Some people can drink responsibly apparently, but why on Earth take that chance with your children?!??:confused: You may as well hand a six year old a revolver loaded with a single round, tell him to spin the cylinder, put the barrel to his temple and pull the trigger. Then tell him to pass it to his sister and repeat the process. Anybody with even the slightest experience of the real world would understand that introducing a child to alcohol is akin to inviting Satan into his or her life. You’d be opening a door with absolutely no foreknowledge of what’s on the other side. And yes, I do know what I’m talking about, because when I was a child, some friendly foreign college students whose care I was in decided that it would be amusing to have a ten year old drinking buddy. And I took to it like a fish takes to water, because I was an overly sensitive and withdrawn, distant child, and alcohol completely changed that. Which of course I took great delight in. In my experience, no one, not even a parent, knows whether a child is going to be susceptiple to uncontrolled fun with alcohol or not. Seems to me they’d have to be a pretty lifeless kid to not enjoy it profoundly. So it’s like your gambling that your child doesn’t possess a sense a fun or have a curious nature, which is callously insulting on top of everything else. I thought that it was better than a ride at Disneyland, personally, and even at that early age I was able to drink college kids under the table. Which kids find extremely funny, and of course they have no idea what it may to do their lives. So, no offense, but you’d have to be certifiable to raise your children that way. To be frank, severly beating them with coat hangers and starving them might be less harmful to them in the long run.
You are talking about the opposite of what I’m talking about.

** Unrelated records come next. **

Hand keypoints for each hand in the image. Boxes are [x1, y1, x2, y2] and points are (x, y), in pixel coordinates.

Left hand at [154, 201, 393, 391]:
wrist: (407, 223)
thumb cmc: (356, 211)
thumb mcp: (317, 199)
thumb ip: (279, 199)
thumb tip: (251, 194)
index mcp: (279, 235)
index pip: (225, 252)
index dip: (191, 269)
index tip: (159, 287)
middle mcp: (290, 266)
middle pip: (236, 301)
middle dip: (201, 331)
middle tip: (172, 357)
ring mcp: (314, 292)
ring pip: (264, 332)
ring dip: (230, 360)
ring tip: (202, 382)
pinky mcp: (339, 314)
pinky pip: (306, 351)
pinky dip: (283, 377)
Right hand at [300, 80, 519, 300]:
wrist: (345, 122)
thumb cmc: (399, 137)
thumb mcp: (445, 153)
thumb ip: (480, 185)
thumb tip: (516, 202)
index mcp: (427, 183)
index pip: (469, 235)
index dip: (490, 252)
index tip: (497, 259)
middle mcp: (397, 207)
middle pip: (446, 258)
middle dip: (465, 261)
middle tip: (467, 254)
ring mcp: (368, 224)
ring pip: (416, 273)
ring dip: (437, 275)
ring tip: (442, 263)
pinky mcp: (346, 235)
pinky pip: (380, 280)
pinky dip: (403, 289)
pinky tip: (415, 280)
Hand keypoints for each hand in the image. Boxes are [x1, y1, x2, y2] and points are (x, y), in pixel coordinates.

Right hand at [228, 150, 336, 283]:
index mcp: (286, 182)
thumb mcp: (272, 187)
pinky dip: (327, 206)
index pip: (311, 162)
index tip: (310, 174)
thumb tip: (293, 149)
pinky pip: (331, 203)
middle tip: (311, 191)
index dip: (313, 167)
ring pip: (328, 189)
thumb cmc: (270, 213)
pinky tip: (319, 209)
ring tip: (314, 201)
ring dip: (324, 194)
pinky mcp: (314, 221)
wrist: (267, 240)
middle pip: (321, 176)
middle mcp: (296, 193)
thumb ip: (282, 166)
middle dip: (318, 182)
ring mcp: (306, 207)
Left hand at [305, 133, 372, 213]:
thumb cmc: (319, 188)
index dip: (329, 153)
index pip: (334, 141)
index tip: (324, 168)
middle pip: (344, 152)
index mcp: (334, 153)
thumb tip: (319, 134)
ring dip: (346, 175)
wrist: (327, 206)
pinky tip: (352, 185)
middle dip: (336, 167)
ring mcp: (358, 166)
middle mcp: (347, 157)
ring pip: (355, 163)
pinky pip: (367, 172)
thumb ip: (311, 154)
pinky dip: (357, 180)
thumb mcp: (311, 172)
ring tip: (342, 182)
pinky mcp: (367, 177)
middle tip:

What on earth were you doing in the care of those particular college students as a 10 year old? How on earth did your parents not notice that these “friends” got you drunk?

Yes, parents can know that a child with serious untreated emotional problems is going to be extremely susceptible to drug and alcohol abuse. You could live in a dry home in a dry county in a dry country, and that would still be true. Any person unsupported through their emotional problems is very prone to self-medicate their problems with addictive behaviors. That’s pretty much common sense.

I’m very sorry that you were not raised to know that it is never OK to self-medicate your emotional problems with alcohol and that you felt you had no one to turn to instead of turning to the emotional escape of intoxication. That is heartbreaking.